## Problem statement
Look through the listing and report every line that has "lines" in it.
*-*-*
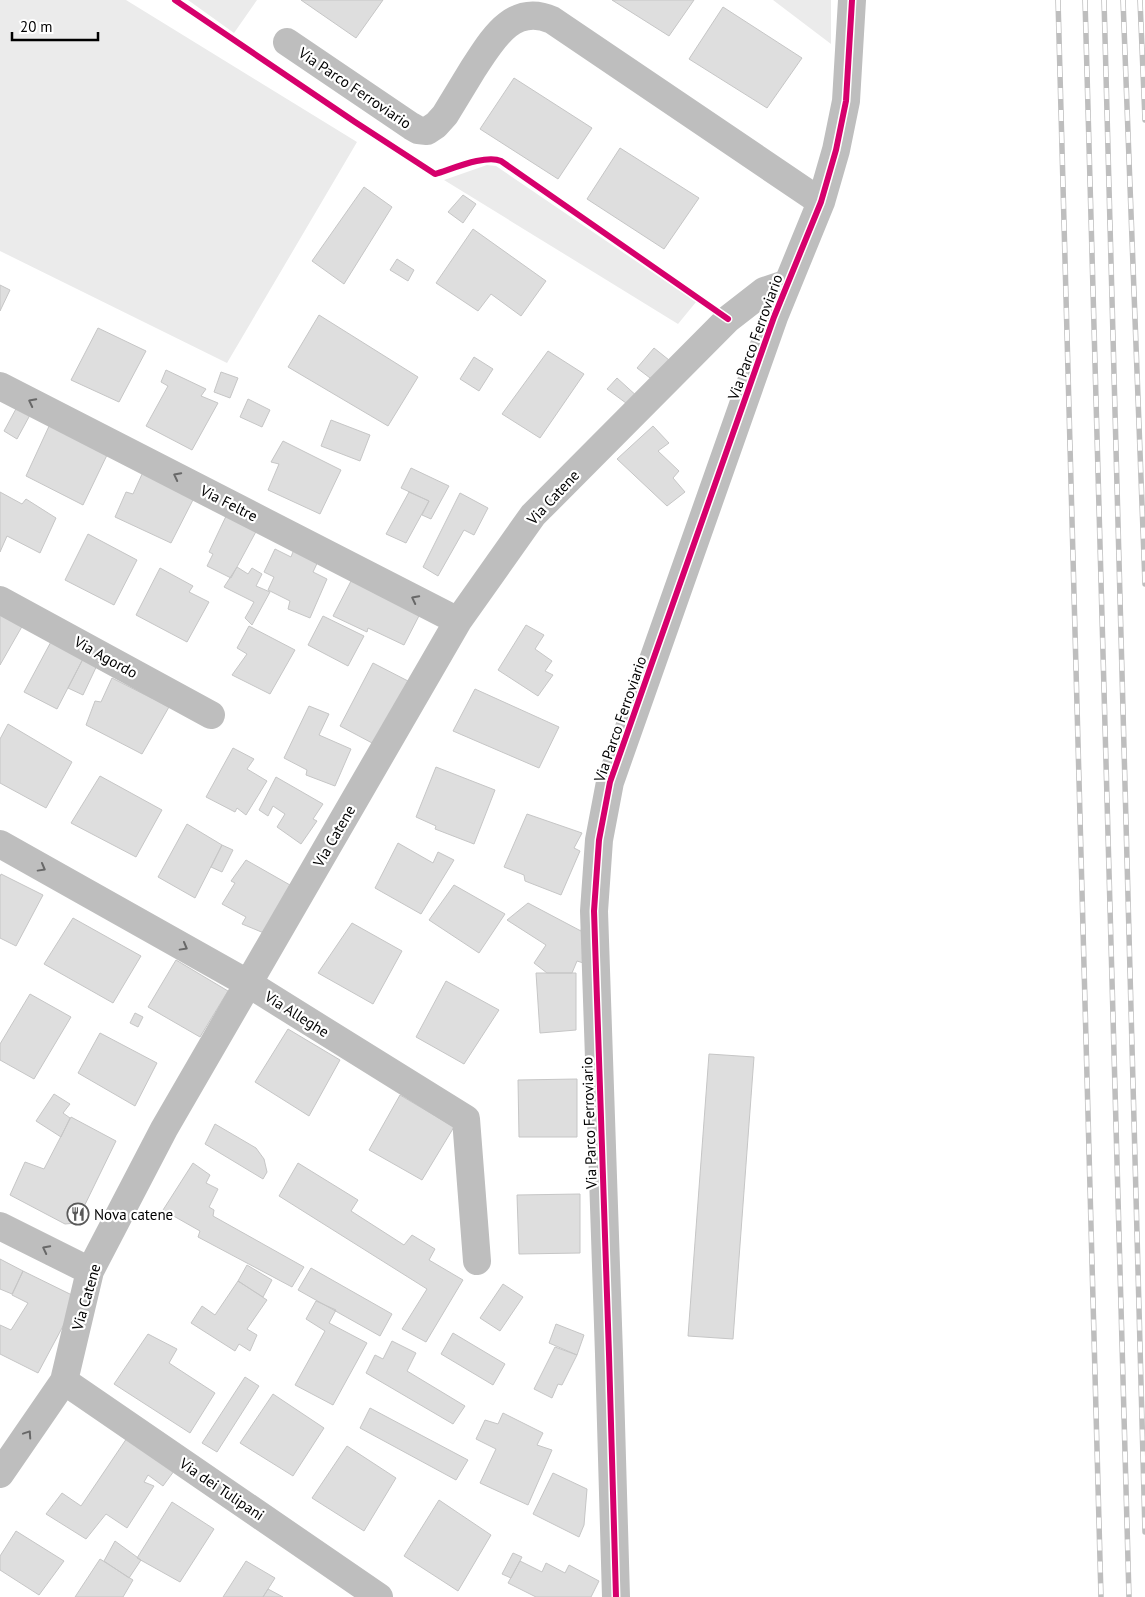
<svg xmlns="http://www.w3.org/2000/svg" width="1145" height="1597" font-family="'PT Sans',sans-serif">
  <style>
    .green { fill: #ebebeb }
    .building { fill: #dedede; stroke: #c6c6c6 }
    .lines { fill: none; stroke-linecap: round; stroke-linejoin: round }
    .street { stroke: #bebebe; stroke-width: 28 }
    .rail-casing { stroke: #bebebe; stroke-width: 5.5 }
    .rail { stroke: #fff; stroke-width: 4; stroke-dasharray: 11; stroke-linecap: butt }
    .cycleway-casing { stroke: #fff; stroke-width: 9 }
    .cycleway { stroke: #d6006c; stroke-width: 6 }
    .oneway { stroke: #686868 }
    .labels { text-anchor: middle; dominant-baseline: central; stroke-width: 4.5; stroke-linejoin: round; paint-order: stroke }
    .street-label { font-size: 15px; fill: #000; stroke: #fff }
    .poi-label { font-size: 15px; fill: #000; stroke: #fff; text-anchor: start }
  </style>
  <rect width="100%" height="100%" fill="#fff"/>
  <!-- green -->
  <path class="green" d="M0,0H126L357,142L227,363L0,251Z
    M188,0H257L234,33Z
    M773,0H831V44Z
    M487,165L496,166L696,302L678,324L444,180Z"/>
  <!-- building -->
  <path class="building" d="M301,0H383L356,38Z
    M612,0H694L669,36Z
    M723,7L802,58L767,108L689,59Z
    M514,78L592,128L558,179L480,129Z
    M620,148L699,198L664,249L587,199Z
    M364,187L392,207L344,284L312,261Z
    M463,195L476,204L463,223L448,212Z
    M473,229L546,281L521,316L491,294L478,311L436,283Z
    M397,259L414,270L408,281L390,270Z
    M0,285L10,290L0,311Z
    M319,315L418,377L388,426L288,367Z
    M98,328L146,351L119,402L71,380Z
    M654,348L674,364L654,381L637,368Z
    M548,351L584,374L540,438L502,414Z
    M474,357L493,369L479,391L460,379Z
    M166,370L206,389L201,396L218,403L192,450L146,426L168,386L161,382Z
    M221,372L238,378L230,398L214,392Z
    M617,378L639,398L630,406L607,389Z
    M248,399L270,410L262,427L240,417Z
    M17,407L30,415L17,439L4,431Z
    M331,420L370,435L360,461L321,446Z
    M50,424L108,453L83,505L26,476Z
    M653,426L669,443L658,451L679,471L673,478L685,492L667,506L617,459Z
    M283,441L341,470L320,514L268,490L279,464L271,462Z
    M411,468L449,486L431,519L422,515L429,501L401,488Z
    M143,472L195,496L171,543L115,517L126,492L133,494Z
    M0,492L22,504L26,499L56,518L40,553L7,536L0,552Z
    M409,492L429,501L406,543L386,534Z
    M460,493L488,508L474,535L464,530L438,576L423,567Z
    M228,512L259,526L231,578L207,566L213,554L209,552Z
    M88,534L137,560L114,605L65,580Z
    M296,544L320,557L313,572L327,579L310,618L288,609L290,601L268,590L274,577L264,572L275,549L291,557Z
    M237,567L248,574L252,568L262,574L256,586L270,592L252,625L245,618L254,602L224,587Z
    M160,568L193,586L189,592L209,602L187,642L136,615Z
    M351,581L422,610L404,645L368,628L367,632L333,616Z
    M0,611L24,623L0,665Z
    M323,616L364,636L348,666L308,645Z
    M526,625L544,635L535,649L552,661L545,671L553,675L538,696L498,670Z
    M249,626L295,650L270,694L232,675L247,654L237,648Z
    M53,638L85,655L57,709L24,692Z
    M85,655L100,659L83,695L68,688Z
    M373,663L408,681L374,744L340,726Z
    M112,678L169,707L142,754L86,725L95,701L101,702Z
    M475,689L559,727L539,768L453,731Z
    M309,706L329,714L319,735L351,749L335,786L306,775L307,770L284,758Z
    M8,724L72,762L46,808L0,783V739Z
    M233,748L254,759L247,769L267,781L246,815L237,808L235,812L206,797Z
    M436,767L495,790L474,844L435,829L436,826L416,817Z
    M100,776L162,810L136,857L71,823Z
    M276,777L323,804L313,819L317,821L301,844L277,827L285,814L273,806L268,816L259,810Z
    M527,814L582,833L574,848L580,851L561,895L525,881L524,875L504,867Z
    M187,824L222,845L195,898L158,877Z
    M398,843L433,863L438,852L454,860L421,914L375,888Z
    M222,845L233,850L222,872L211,867Z
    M246,860L290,885L264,933L242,924L246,917L222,904L235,883L231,881Z
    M1,874L43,895L16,946L0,938V877Z
    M454,885L505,914L479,953L429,920Z
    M528,903L581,931L582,925L596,967L577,961L572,973H547L534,963L546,945L507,920Z
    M73,918L141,956L113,1003L44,964Z
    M352,923L402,951L373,1004L318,973Z
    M176,960L228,991L200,1037L148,1007Z
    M536,973H576V1030L540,1033Z
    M446,981L499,1010L464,1064L416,1037Z
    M30,994L71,1017L34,1079L0,1060V1044Z
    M135,1013L143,1017L138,1027L130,1023Z
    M288,1029L340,1060L309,1116L255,1082Z
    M100,1033L157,1063L135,1106L78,1073Z
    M709,1054L754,1057L733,1339L688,1336Z
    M577,1079V1137H519L518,1080Z
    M54,1094L70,1104L63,1113L70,1118L61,1137L36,1121Z
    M400,1095L454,1127L422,1180L369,1150Z
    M71,1117L116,1141L76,1223L65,1224L10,1195L25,1162L44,1169Z
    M215,1124L256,1148L264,1159L267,1172L263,1179L205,1144Z
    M193,1163L210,1175L206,1183L218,1189L209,1207L214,1210L213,1216L304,1267L292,1287L198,1237L200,1231L163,1210Z
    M298,1163L358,1200L351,1211L404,1245L412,1235L435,1249L429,1260L463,1280L426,1342L402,1329L427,1289L279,1196Z
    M580,1194V1253L519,1254L517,1195Z
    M0,1259L23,1271L12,1294L0,1289Z
    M247,1265L272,1280L263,1297L238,1281Z
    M311,1268L392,1314L380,1336L298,1290Z
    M23,1271L78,1298L38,1373L0,1354V1325L11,1330L28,1303L12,1295Z
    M238,1281L267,1300L247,1329L257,1335L250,1351L239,1344L235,1351L191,1323L202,1306L215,1315Z
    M503,1284L523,1297L500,1331L480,1318Z
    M316,1301L336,1310L329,1323L367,1343L333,1405L295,1385L325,1331L306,1319Z
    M556,1324L584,1335L577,1355L549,1343Z
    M453,1333L505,1364L493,1385L441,1354Z
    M148,1334L177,1349L169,1363L215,1393L190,1433L114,1384Z
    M392,1341L416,1353L407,1371L465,1406L453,1424L366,1373L375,1355L383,1359Z
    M555,1347L577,1355L562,1385L558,1384L552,1398L534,1389Z
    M245,1377L259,1386L217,1452L202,1443Z
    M273,1394L324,1428L293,1476L240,1443Z
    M370,1408L468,1460L456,1480L360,1428Z
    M503,1413L543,1433L537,1445L552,1450L528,1505L480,1483L496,1449L476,1439L485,1420L498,1424Z
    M129,1435L177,1467L163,1486L148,1475L144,1482L154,1486L127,1528L106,1514L86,1539L46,1514L62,1493L81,1506Z
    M347,1446L396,1478L364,1531L312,1498Z
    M553,1473L587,1489L584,1525L579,1537L533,1514Z
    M439,1500L491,1535L458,1591L404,1556Z
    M172,1502L214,1529L180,1582L137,1558Z
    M16,1531L64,1561L39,1595L0,1570V1556Z
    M115,1541L141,1560L129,1578L104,1561Z
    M513,1553L522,1557L511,1578L502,1574Z
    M100,1559L133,1580L123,1597H75Z
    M246,1561L275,1578L263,1597H223Z
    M520,1561L542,1572L546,1563L565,1573L569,1565L599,1581L591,1597H536L508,1583Z
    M268,1589L283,1597H263Z"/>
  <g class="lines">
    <!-- street -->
    <path class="street" d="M287,42L411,126L418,130L427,131L436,125L445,115C454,100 464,84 473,69C491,42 512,2 552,20L821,202
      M0,386L458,621
      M0,600L211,715
      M0,844L249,984L466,1119L477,1261
      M0,1226L90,1271
      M64,1381L379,1597
      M0,1474L64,1381L90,1271L164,1129L458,621L533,515L728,319L764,291L788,283
      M616,1597L609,1354L594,911L599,840L610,782L774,317L821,202L836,150L846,101L852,0"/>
    <!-- rail casing -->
    <g class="rail-casing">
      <path id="rail" d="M1058,0L1101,1597
        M1085,0L1129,1597
        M1104,0L1145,1532
        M1123,0L1145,584
        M1140,0L1145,120"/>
    </g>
    <!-- rail -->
    <use href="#rail" class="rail"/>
    <!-- cycleway casing -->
    <g class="cycleway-casing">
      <path id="cycleway" d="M175,0L355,122L435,174C452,169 486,154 501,161L728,319
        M616,1597L609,1354L594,911L599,840L610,782L774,317L821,202L836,150L846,101L852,0"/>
    </g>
    <!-- cycleway -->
    <use href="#cycleway" class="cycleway"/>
  </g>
  <!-- one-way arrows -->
  <defs><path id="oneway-chevron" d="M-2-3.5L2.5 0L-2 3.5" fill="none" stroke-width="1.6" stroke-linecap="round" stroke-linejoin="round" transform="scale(1.25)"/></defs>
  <g class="oneway">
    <use href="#oneway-chevron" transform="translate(32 402) rotate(-153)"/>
    <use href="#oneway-chevron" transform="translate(177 476) rotate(-153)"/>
    <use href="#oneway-chevron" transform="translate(415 599) rotate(-153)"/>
    <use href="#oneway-chevron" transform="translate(42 868) rotate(29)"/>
    <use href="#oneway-chevron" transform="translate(184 947) rotate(29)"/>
    <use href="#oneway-chevron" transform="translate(46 1249) rotate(-153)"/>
    <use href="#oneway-chevron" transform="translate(28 1434) rotate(-56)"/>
  </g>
  <!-- icons -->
  <defs>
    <g id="restaurant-ring" transform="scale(1.125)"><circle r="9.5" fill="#fff" stroke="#595959" stroke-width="1.5"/><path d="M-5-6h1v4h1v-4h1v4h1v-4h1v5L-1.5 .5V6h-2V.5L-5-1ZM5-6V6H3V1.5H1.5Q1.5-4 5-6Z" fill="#595959"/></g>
  </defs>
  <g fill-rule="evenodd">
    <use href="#restaurant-ring" x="78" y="1214"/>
  </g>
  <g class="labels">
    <!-- street labels -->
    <g class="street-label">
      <text transform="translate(355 88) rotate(34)">Via Parco Ferroviario</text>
      <text transform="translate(755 337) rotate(-70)">Via Parco Ferroviario</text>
      <text transform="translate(553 497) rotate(-47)">Via Catene</text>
      <text transform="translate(229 503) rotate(27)">Via Feltre</text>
      <text transform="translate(106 657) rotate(29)">Via Agordo</text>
      <text transform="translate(620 719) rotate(-71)">Via Parco Ferroviario</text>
      <text transform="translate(334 836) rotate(-60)">Via Catene</text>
      <text transform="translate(297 1014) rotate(32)">Via Alleghe</text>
      <text transform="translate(589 1123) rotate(-92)">Via Parco Ferroviario</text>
      <text transform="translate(86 1297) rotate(-74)">Via Catene</text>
      <text transform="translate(222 1489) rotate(34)">Via dei Tulipani</text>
    </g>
    <!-- poi labels -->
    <g class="poi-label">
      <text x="94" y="1214">Nova catene</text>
    </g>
  </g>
  <!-- scale -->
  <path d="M12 32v8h86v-8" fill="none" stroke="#000000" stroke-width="2.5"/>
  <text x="20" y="32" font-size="15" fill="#000000" stroke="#ffffff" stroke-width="4" paint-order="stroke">20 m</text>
</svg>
*-*-*
## Result
    .lines { fill: none; stroke-linecap: round; stroke-linejoin: round }
  <g class="lines">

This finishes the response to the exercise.